_Activity_:
All entries below are to be copied precisely as they appear.

Collected data entries
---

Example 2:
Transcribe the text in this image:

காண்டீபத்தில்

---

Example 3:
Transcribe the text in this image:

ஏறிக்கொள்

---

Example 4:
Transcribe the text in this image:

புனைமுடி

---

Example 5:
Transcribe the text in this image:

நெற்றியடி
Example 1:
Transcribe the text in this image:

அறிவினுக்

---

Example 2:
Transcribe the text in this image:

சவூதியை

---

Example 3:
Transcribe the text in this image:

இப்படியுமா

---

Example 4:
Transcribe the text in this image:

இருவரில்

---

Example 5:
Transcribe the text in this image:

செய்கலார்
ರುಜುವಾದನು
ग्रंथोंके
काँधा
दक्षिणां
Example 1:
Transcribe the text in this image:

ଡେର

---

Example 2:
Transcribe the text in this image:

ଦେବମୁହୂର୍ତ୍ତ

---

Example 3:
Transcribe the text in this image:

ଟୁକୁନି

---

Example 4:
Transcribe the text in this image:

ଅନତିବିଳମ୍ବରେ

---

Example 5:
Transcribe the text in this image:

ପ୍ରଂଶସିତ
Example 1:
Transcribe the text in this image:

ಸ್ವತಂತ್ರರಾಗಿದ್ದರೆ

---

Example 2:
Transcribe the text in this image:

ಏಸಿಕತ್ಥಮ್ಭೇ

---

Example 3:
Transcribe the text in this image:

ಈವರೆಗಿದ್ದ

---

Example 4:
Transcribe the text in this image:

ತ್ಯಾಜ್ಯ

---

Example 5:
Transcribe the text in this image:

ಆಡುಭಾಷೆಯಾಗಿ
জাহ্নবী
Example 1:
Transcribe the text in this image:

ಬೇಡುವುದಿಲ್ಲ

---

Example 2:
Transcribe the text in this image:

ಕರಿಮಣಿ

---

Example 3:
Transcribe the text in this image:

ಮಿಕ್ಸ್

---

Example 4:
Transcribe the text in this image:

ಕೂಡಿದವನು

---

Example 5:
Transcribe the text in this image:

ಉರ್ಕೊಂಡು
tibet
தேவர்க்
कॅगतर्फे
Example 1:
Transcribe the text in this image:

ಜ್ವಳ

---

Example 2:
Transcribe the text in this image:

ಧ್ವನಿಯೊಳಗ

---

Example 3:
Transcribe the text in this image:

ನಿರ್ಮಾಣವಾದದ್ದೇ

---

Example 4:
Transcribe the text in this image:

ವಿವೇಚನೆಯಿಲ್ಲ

_Result of this task_:
---

Example 2:
Transcribe the text in this image:

காண்டீபத்தில்

---

Example 3:
Transcribe the text in this image:

ஏறிக்கொள்

---

Example 4:
Transcribe the text in this image:

புனைமுடி

---

Example 5:
Transcribe the text in this image:

நெற்றியடி
Example 1:
Transcribe the text in this image:

அறிவினுக்

---

Example 2:
Transcribe the text in this image:

சவூதியை

---

Example 3:
Transcribe the text in this image:

இப்படியுமா

---

Example 4:
Transcribe the text in this image:

இருவரில்

---

Example 5:
Transcribe the text in this image:

செய்கலார்
ರುಜುವಾದನು
ग्रंथोंके
काँधा
दक्षिणां
Example 1:
Transcribe the text in this image:

ଡେର

---

Example 2:
Transcribe the text in this image:

ଦେବମୁହୂର୍ତ୍ତ

---

Example 3:
Transcribe the text in this image:

ଟୁକୁନି

---

Example 4:
Transcribe the text in this image:

ଅନତିବିଳମ୍ବରେ

---

Example 5:
Transcribe the text in this image:

ପ୍ରଂଶସିତ
Example 1:
Transcribe the text in this image:

ಸ್ವತಂತ್ರರಾಗಿದ್ದರೆ

---

Example 2:
Transcribe the text in this image:

ಏಸಿಕತ್ಥಮ್ಭೇ

---

Example 3:
Transcribe the text in this image:

ಈವರೆಗಿದ್ದ

---

Example 4:
Transcribe the text in this image:

ತ್ಯಾಜ್ಯ

---

Example 5:
Transcribe the text in this image:

ಆಡುಭಾಷೆಯಾಗಿ
জাহ্নবী
Example 1:
Transcribe the text in this image:

ಬೇಡುವುದಿಲ್ಲ

---

Example 2:
Transcribe the text in this image:

ಕರಿಮಣಿ

---

Example 3:
Transcribe the text in this image:

ಮಿಕ್ಸ್

---

Example 4:
Transcribe the text in this image:

ಕೂಡಿದವನು

---

Example 5:
Transcribe the text in this image:

ಉರ್ಕೊಂಡು
tibet
தேவர்க்
कॅगतर्फे
Example 1:
Transcribe the text in this image:

ಜ್ವಳ

---

Example 2:
Transcribe the text in this image:

ಧ್ವನಿಯೊಳಗ

---

Example 3:
Transcribe the text in this image:

ನಿರ್ಮಾಣವಾದದ್ದೇ

---

Example 4:
Transcribe the text in this image:

ವಿವೇಚನೆಯಿಲ್ಲ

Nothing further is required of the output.